FWIW, a small optimization on Ch3steR's nice answer is to create the index
column by doing a groupby and taking a cumulative count of each group, and then offsetting the count by the index_start
:
rep = (df['index_end'] - df['index_start']) + 1
res = df.loc[df.index.repeat(rep)]
res['index'] = res.groupby(res.index).cumcount() + res['index_start']
Output (res
):
item index_start index_end index
0 A 1 3 1
0 A 1 3 2
0 A 1 3 3
1 B 4 7 4
1 B 4 7 5
1 B 4 7 6
1 B 4 7 7
And the timing, a la Ch3steR:
df = pd.concat([df]*1000, ignore_index=True)
%%timeit
rep = (df['index_end'] - df['index_start']) + 1
res = df.loc[df.index.repeat(rep)]
res['index'] = res.groupby(res.index).cumcount() + res['index_start']
# 1.66 ms ± 38.3 µs per loop (mean ± std. dev. of 7 runs, 1000 loops each)
You'll have to trust that my timings for the other approaches are similar to what was posted : )
But to me, this feels like overkill for creating an index.
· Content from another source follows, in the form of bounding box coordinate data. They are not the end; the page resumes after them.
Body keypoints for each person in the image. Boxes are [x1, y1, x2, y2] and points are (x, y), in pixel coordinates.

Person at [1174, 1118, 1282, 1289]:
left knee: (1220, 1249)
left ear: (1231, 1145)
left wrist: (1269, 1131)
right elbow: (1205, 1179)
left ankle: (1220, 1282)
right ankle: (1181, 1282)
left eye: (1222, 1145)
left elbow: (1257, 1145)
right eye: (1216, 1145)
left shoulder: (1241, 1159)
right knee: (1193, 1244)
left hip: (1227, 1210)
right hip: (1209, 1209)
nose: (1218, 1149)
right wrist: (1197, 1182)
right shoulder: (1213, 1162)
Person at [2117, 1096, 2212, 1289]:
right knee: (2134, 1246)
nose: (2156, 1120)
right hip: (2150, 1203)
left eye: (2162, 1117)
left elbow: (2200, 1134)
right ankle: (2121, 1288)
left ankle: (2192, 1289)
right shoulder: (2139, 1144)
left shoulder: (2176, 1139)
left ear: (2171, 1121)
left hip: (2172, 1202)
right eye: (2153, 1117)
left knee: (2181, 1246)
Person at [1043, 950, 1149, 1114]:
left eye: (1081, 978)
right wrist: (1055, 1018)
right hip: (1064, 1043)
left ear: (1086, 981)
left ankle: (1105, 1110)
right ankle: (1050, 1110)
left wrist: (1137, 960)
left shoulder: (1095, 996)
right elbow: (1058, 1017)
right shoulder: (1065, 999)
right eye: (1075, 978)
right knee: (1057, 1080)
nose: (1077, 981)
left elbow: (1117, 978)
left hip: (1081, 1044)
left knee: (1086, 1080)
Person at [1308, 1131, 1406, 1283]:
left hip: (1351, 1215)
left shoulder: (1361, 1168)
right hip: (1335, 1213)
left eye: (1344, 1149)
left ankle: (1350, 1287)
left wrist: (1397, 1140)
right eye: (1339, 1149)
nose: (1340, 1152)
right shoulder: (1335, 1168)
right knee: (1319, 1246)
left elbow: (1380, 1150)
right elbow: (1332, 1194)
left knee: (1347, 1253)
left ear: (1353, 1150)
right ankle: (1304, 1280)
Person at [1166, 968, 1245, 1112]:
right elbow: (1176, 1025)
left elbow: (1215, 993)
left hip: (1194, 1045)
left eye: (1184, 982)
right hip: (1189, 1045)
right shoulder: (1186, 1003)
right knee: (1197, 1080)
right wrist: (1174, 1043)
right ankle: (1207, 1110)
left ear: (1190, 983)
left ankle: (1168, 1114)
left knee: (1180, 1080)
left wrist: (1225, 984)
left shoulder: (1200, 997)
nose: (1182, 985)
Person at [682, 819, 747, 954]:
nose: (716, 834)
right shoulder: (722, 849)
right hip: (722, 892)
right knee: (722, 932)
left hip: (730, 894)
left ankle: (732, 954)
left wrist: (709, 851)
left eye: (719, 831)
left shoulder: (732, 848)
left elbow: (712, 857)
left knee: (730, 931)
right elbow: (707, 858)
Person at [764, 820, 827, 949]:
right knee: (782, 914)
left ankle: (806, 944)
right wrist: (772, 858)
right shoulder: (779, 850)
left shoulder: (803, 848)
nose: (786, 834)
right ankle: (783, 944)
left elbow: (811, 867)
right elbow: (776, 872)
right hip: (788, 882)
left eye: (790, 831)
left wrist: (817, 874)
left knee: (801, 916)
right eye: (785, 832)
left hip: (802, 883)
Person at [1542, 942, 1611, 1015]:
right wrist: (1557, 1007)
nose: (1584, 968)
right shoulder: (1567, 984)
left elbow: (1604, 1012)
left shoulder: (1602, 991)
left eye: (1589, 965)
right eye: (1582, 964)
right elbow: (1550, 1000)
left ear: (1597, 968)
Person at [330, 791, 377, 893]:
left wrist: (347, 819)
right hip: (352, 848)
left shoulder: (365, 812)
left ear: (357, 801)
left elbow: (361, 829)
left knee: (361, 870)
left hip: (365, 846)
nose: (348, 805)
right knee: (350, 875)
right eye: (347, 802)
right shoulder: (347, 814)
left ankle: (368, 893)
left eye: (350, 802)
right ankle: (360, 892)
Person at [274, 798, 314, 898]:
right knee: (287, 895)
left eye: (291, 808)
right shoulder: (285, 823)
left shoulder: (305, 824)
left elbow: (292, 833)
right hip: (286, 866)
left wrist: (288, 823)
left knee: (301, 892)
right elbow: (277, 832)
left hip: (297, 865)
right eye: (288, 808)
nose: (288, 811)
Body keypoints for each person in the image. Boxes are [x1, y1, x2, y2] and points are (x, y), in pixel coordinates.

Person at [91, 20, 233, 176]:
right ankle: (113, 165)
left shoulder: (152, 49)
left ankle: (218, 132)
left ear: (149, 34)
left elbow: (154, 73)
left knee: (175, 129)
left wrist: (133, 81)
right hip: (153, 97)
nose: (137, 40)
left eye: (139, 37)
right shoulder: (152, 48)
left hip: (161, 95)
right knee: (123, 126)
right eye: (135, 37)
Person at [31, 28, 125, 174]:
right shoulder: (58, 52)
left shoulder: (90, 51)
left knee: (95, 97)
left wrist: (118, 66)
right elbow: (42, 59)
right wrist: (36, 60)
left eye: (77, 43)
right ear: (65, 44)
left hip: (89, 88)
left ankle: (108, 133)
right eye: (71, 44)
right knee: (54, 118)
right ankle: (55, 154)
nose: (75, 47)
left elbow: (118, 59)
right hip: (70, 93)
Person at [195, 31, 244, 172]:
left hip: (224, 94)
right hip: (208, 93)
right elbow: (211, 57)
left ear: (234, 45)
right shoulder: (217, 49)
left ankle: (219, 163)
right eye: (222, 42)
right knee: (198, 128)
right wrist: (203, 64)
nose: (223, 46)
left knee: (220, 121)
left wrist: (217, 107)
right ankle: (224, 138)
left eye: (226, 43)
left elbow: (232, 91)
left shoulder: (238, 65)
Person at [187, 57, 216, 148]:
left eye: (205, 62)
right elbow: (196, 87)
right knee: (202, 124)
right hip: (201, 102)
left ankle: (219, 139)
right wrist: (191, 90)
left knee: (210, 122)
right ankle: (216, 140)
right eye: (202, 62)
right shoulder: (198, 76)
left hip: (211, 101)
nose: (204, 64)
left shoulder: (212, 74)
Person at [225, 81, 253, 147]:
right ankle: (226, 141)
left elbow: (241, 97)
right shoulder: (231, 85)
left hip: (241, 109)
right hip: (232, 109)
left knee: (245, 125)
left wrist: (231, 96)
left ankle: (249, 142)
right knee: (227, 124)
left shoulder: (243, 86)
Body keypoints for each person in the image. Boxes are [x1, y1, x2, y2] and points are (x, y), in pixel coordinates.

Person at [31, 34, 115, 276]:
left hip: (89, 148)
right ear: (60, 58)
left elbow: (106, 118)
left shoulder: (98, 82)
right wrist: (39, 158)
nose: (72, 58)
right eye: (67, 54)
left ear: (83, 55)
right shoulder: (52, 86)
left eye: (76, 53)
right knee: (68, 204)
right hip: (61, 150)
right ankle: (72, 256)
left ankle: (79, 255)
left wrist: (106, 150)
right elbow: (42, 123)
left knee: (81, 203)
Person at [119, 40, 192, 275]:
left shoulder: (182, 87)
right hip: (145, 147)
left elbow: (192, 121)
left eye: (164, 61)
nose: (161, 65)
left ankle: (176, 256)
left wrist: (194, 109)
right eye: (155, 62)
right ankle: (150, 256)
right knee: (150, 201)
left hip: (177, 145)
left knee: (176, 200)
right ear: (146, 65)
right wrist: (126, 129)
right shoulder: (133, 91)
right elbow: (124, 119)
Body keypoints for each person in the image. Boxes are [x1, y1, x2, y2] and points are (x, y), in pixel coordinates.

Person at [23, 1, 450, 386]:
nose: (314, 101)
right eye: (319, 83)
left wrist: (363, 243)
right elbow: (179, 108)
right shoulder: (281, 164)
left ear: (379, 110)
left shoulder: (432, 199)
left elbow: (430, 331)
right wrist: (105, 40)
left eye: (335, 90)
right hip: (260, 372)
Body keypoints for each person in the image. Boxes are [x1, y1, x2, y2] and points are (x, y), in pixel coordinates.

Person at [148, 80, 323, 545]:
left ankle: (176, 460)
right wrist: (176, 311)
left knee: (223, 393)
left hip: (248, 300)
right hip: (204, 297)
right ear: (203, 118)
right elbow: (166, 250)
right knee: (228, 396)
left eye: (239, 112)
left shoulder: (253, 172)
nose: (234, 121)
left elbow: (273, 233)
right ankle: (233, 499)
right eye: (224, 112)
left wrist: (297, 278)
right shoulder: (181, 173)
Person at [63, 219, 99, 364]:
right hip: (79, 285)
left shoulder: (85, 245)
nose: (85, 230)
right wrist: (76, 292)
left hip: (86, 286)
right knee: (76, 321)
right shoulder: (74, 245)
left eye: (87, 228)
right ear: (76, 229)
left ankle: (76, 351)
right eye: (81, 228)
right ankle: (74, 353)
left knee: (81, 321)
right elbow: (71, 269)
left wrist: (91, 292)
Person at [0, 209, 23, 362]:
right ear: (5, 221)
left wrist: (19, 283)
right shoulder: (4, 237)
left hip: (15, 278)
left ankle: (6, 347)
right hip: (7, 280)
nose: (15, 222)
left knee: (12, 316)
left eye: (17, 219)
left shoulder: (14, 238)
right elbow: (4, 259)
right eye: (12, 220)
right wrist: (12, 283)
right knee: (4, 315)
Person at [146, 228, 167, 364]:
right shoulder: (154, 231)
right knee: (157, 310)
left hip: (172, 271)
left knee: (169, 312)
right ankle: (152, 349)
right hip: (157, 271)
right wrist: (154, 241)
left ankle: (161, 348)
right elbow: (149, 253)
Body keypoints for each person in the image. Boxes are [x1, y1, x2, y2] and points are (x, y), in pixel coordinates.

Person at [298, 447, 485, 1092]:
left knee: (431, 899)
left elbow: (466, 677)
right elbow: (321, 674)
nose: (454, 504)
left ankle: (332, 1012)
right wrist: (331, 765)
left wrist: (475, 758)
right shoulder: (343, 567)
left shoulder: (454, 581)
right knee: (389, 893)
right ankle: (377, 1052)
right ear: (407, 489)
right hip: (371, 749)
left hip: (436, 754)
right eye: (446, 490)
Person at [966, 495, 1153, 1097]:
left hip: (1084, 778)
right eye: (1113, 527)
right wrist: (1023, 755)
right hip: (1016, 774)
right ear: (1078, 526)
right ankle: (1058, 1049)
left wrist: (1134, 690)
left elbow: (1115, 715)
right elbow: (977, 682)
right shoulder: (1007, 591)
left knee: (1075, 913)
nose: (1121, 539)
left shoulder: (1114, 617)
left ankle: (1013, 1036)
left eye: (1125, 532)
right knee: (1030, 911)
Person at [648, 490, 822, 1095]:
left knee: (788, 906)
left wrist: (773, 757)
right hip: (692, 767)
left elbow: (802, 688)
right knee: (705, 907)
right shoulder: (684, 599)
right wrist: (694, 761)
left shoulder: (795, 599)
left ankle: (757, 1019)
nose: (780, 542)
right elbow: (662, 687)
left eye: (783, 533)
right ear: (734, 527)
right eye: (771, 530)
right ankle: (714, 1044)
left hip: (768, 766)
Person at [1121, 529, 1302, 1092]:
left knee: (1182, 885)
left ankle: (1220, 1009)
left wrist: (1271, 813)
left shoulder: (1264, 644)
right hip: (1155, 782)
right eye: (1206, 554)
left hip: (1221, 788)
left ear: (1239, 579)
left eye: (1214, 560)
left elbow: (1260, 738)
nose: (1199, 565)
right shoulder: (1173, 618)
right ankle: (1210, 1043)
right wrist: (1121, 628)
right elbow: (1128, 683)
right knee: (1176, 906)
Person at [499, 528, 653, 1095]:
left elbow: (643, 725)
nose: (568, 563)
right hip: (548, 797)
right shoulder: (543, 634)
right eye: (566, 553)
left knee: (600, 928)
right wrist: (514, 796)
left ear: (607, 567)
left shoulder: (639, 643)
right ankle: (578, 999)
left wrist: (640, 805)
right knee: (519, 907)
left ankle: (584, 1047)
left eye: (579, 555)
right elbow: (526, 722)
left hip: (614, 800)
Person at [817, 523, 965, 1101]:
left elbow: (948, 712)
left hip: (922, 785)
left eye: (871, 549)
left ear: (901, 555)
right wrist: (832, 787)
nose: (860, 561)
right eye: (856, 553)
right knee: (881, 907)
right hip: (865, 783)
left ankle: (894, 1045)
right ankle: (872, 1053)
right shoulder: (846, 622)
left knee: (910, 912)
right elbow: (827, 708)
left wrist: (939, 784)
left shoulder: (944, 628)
If the indices referenced in your original rows are always contiguous and non-overlapping (i.e. if one entry spans i to j, the next starts at j + 1), then index
is just going to be a series of integers. So creating it with a range
should be correct:
res['index'] = np.arange(1, len(df) + 1)
Or maybe functionally-equivalently, you could just reset the DataFrame's index instead of creating index
:
res = res.reset_index(drop=True)
It seems from your example input that this would be sufficient. But the counter case would be if your index_start
and index_end
don't mean literal row numbers, and are more just used to compute how to repeat things. So for example, if your data looked like so:
# now there are gaps in the indices, and it doesn't start at 1
df = pd.DataFrame({'item':['A','B'],
'index_start':[3, 5],
'index_end':[19, 22]})
But you still wanted the first row to be repeated 3 times and second one 4 times, AND you wanted to create that index
column (in this case, [3,4,5,19,20,21,22]
), you would need to do the groupby operation or something similar.